(Beginning of Passage)
I donwloaded recent water level observations from this website. http://www.pac.dfo-mpo.gc.ca/science/charts-cartes/obs-app/observed-eng.aspx?StationID=07795
For comparison with nowcast or forecast.
import pandas as pd
from dateutil import tz
import datetime
import numpy as np
import os
import netCDF4 as nc
import matplotlib.pyplot as plt
from nowcast import figures, analyze
%matplotlib inline
def dateparse(s):
"""Function to make datetime object aware of time zone
e.g. date_parser=dateParserMeasured('2014-05-31 11:42')
:arg s: string of date and time
:type s: str
:returns: datetime object that is timezone aware
"""
PST_tz = tz.tzoffset("PST", -28800)
(End of Passage)
(Beginning of Supplied information)
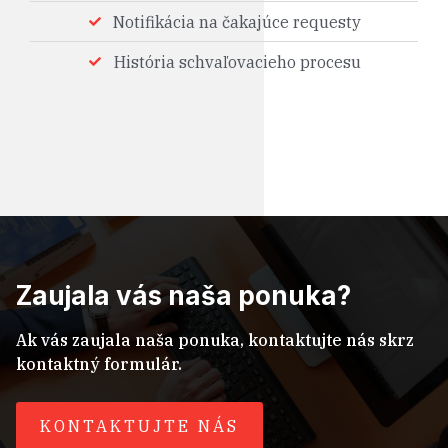
Notifikácia na čakajúce requesty
História schvaľovacieho procesu
Zaujala vás naša ponuka?
Ak vás zaujala naša ponuka, kontaktujte nás skrz
kontaktný formulár.
KONTAKTUJTE NÁS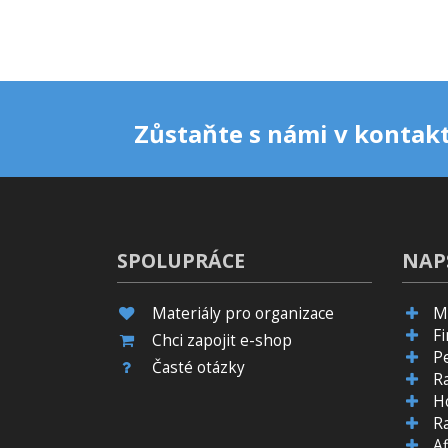
Zůstaňte s námi v kontakt
SPOLUPRÁCE
NAP
Materiály pro organizace
M
F
Chci zapojit e-shop
P
Časté otázky
R
H
R
Af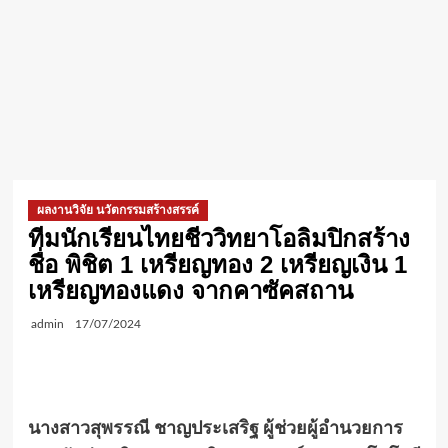
ผลงานวิจัย นวัตกรรมสร้างสรรค์
ทีมนักเรียนไทยชีววิทยาโอลิมปิกสร้าง
ชื่อ พิชิต 1 เหรียญทอง 2 เหรียญเงิน 1
เหรียญทองแดง จากคาซัคสถาน
admin
17/07/2024
นางสาวสุพรรณี ชาญประเสริฐ ผู้ช่วยผู้อำนวยการ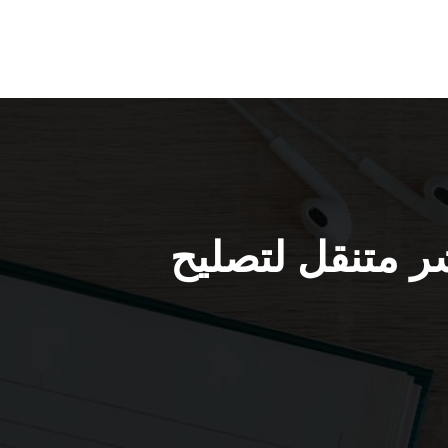
5123293 / كراج بنشر متنقل لتصليح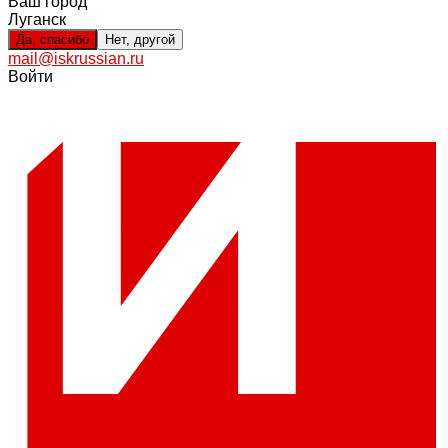
Ваш город
Луганск
Да, спасибо
Нет, другой
mail@iskrussian.ru
Войти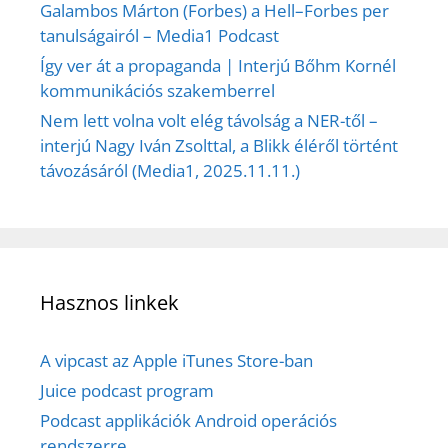
Galambos Márton (Forbes) a Hell–Forbes per
tanulságairól – Media1 Podcast
Így ver át a propaganda | Interjú Bőhm Kornél
kommunikációs szakemberrel
Nem lett volna volt elég távolság a NER-től –
interjú Nagy Iván Zsolttal, a Blikk éléről történt
távozásáról (Media1, 2025.11.11.)
Hasznos linkek
A vipcast az Apple iTunes Store-ban
Juice podcast program
Podcast applikációk Android operációs
rendszerre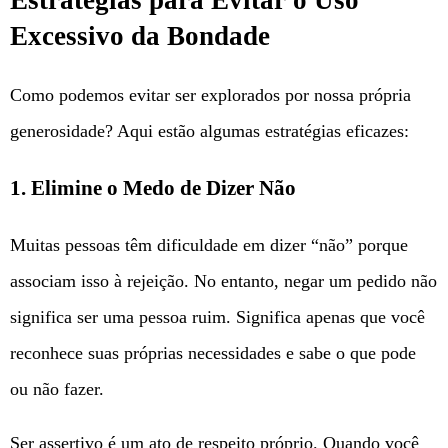
Estratégias para Evitar o Uso
Excessivo da Bondade
Como podemos evitar ser explorados por nossa própria
generosidade? Aqui estão algumas estratégias eficazes:
1. Elimine o Medo de Dizer Não
Muitas pessoas têm dificuldade em dizer “não” porque
associam isso à rejeição. No entanto, negar um pedido não
significa ser uma pessoa ruim. Significa apenas que você
reconhece suas próprias necessidades e sabe o que pode
ou não fazer.
Ser assertivo é um ato de respeito próprio. Quando você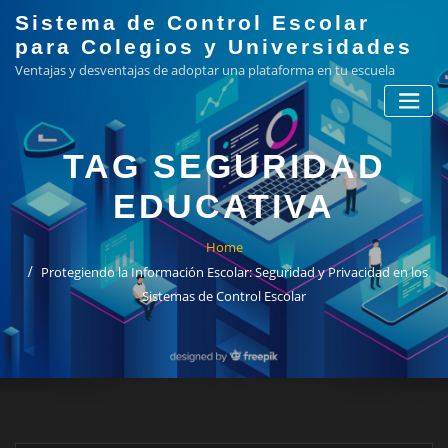
Skip
Sistema de Control Escolar
to
para Colegios y Universidades
content
Ventajas y desventajas de adoptar una plataforma en tu escuela
TAG SEGURIDAD
EDUCATIVA
Home
Protegiendo la Información Escolar: Seguridad y Privacidad en los
Sistemas de Control Escolar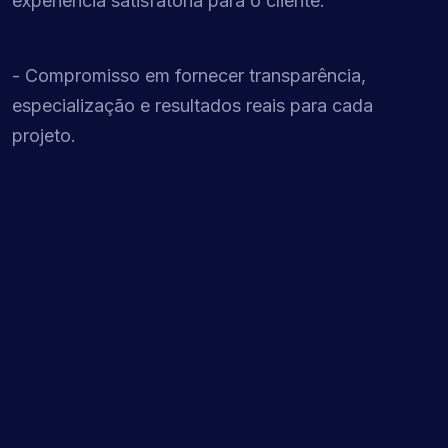
experiência satisfatória para o cliente.
- Compromisso em fornecer transparência,
especialização e resultados reais para cada
projeto.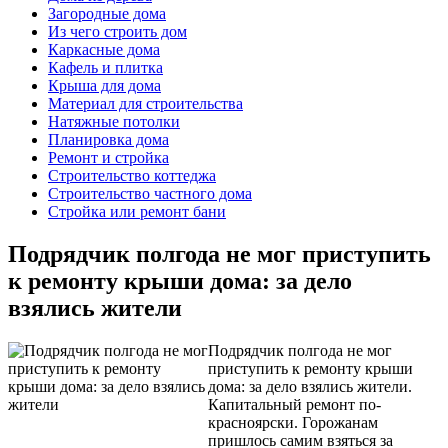
Загородные дома
Из чего строить дом
Каркасные дома
Кафель и плитка
Крыша для дома
Материал для строительства
Натяжные потолки
Планировка дома
Ремонт и стройка
Строительство коттеджа
Строительство частного дома
Стройка или ремонт бани
Подрядчик полгода не мог приступить
к ремонту крыши дома: за дело
взялись жители
Подрядчик полгода не мог
приступить к ремонту крыши
дома: за дело взялись жители.
Капитальный ремонт по-
красноярски. Горожанам
пришлось самим взяться за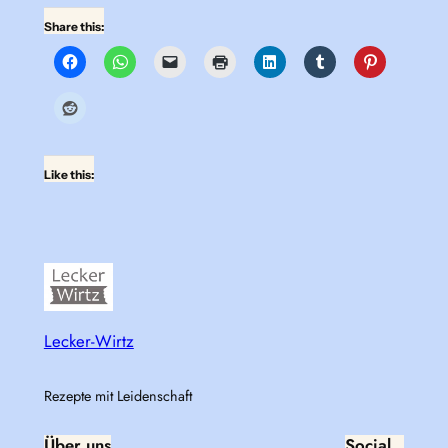
Share this:
Like this:
Lecker-Wirtz
Rezepte mit Leidenschaft
Über uns
Social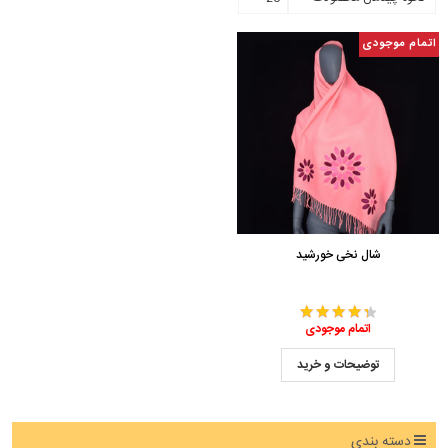
اتمام موجودی
شال نخی خورشید
اتمام موجودی
توضیحات و خرید
دسته بندی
(End of Supplied information)
— Work to complete —
According to the water level text, why were the recent water level observations downloaded?

— Output below —
They were downloaded to compare them with the nowcast or forecast.